* [抜粋]:
* * *
横断歩道から見上げる青信号と呼ばれる緑色にぼんやりと灯る光を見つめていると、子供ながらに、不思議な矛盾を感じていたことを思い出す。
信号機の「緑」を「青」と呼ぶ国は、日本の他に世界にないそうだ。
緑色にぼんやり灯る青信号と呼ばれるそれを、横断歩道から見つめていたあの時から、その矛盾は心の片隅に存在し、今もなお、その不可解な青に出会うたびに湧き上がってくる。
信号機の「青」と同じように、「日本の青」は不思議だ。
青い山、青々とした緑、青菜、青田、青みかん
どうして、日本人は、青いものはもちろんのこと、「緑」のものを「青」と呼ぶのだろうか。
その「青」は、いったい私たちに何を伝えようとしているのだろうか。
そんな、子供の頃から抱く、このささいな疑問を紐解いてみる。
ロシアの宇宙飛行士ユーリ・ガガーリンの言葉。
* * *
* [データ]:
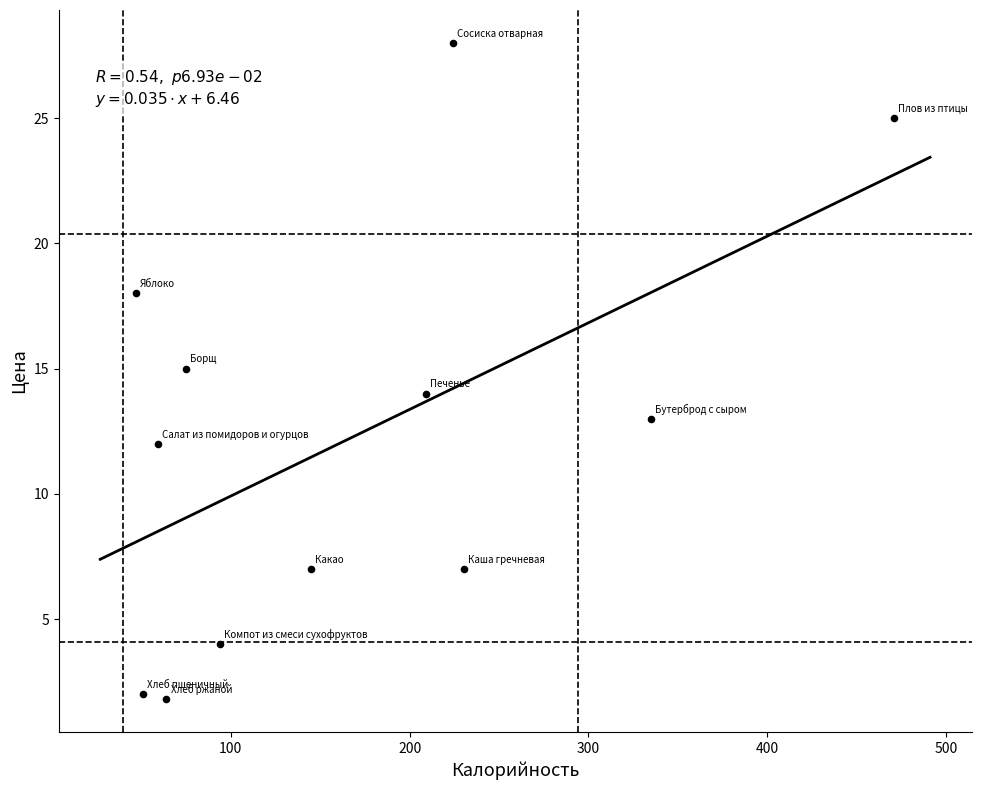

What is the range of Y values (max minus min)?

26.2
* * *
* [必要なこと]: 上に示した「日本の青」についての文章の続きを、最後の一文の次から書いてください。

* [この課題の解答]:
空のそのまた先から見た、地球は青かった。あの頃に生きていた人々にとっては、丸くて、青い地球は、想像以上に美しく、神々しく見えたのかもしれない。
地球の約70%を占める海は「青い」。そして、日本の約70%を占める森林も日本人は「青い」と言う。
わたしたちの住む日本は、どこよりも青き国なのだ。
信号機の青を発端に考え始めた日本独特の青の成り立ちを紐解いていくと、長い時を経て、日本人の宗教観、哲学、美意識などが複雑に重なりあって作りあげられたことが見えてくる。
その青は、いつしか、色の概念を超えた。そんな青を、「日本の青」と名付けた。
聖地熊野の町、三重県御浜町
御浜は青い、海が青い、山が青い、空が青い、風が青い、みかんも青い
青色の海や空、緑色の山や風、みかん。
御浜の青は、青と呼ばれる「青」と、青と呼ばれる「緑」で、できている。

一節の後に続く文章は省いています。